There are ghost stories, and then there are ghost stories that quietly crawl under your skin. The Woman in Black, currently haunting the stage at Nottingham’s Theatre Royal, firmly belongs in the latter category. It is a piece of theatre that reminds us you do not need elaborate sets or cinematic effects to unsettle an audience. Atmosphere, imagination and two performers capable of holding a room in complete silence are more than enough.

 

Adapted by Stephen Mallatratt from Susan Hill’s novel, the play follows Arthur Kipps, a solicitor tormented by a terrifying experience from his past. Years later he attempts to exorcise the memory by hiring an actor to help him stage the events that still haunt him. What begins as a simple rehearsal gradually transforms into a chilling recreation of Kipps’ journey to the remote Eel Marsh House and his first encounter with the mysterious figure known only as the Woman in Black.

 

What makes the production so effective is its restraint. The staging is deliberately minimal: a handful of props, carefully controlled lighting and an inventive use of sound to create whole landscapes. Instead of showing everything, the play invites the audience to imagine it.

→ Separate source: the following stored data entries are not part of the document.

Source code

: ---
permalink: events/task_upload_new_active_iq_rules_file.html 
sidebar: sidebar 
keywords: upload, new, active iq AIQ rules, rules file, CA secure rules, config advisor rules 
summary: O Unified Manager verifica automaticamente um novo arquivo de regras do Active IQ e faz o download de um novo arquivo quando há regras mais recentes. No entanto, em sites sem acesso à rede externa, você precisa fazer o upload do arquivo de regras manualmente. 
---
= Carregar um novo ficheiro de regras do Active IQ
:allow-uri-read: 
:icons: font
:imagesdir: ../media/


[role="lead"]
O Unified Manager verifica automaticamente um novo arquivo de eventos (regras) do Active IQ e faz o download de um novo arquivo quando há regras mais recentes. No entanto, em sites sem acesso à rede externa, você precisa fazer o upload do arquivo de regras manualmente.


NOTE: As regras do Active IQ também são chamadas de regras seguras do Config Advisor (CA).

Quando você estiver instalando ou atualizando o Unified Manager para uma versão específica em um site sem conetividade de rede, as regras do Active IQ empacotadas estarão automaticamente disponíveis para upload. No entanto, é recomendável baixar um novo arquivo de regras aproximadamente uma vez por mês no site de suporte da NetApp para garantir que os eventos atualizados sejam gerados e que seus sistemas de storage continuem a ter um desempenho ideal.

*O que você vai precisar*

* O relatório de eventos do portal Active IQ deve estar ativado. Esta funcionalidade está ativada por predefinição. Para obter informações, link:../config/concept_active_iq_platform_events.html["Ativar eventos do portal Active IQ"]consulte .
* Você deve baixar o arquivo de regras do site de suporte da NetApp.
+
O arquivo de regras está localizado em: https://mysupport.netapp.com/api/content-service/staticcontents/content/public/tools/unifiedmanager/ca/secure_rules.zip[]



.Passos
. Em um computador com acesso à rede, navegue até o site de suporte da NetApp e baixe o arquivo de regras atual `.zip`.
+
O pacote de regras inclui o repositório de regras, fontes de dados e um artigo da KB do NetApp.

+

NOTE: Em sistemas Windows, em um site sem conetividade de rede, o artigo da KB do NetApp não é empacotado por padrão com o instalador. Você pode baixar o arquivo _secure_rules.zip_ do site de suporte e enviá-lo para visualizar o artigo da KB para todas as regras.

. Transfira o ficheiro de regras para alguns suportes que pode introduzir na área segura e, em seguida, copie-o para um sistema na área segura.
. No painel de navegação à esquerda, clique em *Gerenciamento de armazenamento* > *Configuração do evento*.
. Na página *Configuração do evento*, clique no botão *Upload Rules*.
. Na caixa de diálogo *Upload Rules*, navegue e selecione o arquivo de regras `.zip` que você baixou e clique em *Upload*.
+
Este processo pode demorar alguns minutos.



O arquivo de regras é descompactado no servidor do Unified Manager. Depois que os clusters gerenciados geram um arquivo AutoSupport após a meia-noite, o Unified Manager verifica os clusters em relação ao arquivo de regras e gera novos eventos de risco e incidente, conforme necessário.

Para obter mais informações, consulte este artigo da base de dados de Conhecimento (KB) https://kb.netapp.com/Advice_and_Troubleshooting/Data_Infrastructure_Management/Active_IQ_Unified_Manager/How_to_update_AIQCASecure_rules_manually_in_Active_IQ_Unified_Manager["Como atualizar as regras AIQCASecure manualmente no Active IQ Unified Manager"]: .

That invitation is exactly where the fear takes hold. The theatre becomes part Victorian storytelling chamber, part haunted landscape, and when the inevitable shocks arrive they land with impeccable timing.

 

Those shocks clearly hit their mark. Throughout the evening, genuine screams could be heard from different parts of the audience, followed by bursts of relieved laughter once the moment had passed. It is always a good sign when a theatre crowd becomes part of the experience, and this Nottingham audience was completely drawn into the story’s rising tension.

 

At the centre of the production are just two performers. With so little on stage, the entire show rests on their ability to sustain tension and carry the narrative. Fortunately, the pairing works beautifully. One brings the haunted weight of Kipps’ memories, while the other injects energy and theatrical flourish as the actor helping him tell the story. The two move fluidly between narration and character, humour and dread, allowing the audience to become fully immersed in the unfolding tale.

 

What is particularly striking is the patience of the production. The tension builds slowly and deliberately. Early scenes feel almost playful as the mechanics of storytelling are introduced, but gradually the tone darkens and the atmosphere thickens. By the time the truly unsettling moments arrive, the entire theatre seems to lean forward at once, caught in that rare collective silence that only live theatre can produce.

 

The stripped back staging occasionally asks the audience to do a little imaginative work, but that is part of the production’s enduring charm. Rather than relying on spectacle, The Woman in Black depends on classic theatrical craft: careful pacing, shadow, suggestion and the perfectly timed shock.

 

More than thirty years after it first appeared on stage, the play still demonstrates why it became one of the longest running productions in West End history. The Nottingham audience was clearly captivated, responding audibly to every flicker of tension and every sudden jolt of fear.

 

In the end, The Woman in Black is a reminder that theatre can be most powerful when it trusts the audience. With little more than two actors, a darkened stage and a well told story, it conjures an atmosphere that lingers long after the curtain falls. You may leave the Theatre Royal smiling at the cleverness of it all, but there is every chance you will glance over your shoulder on the walk home.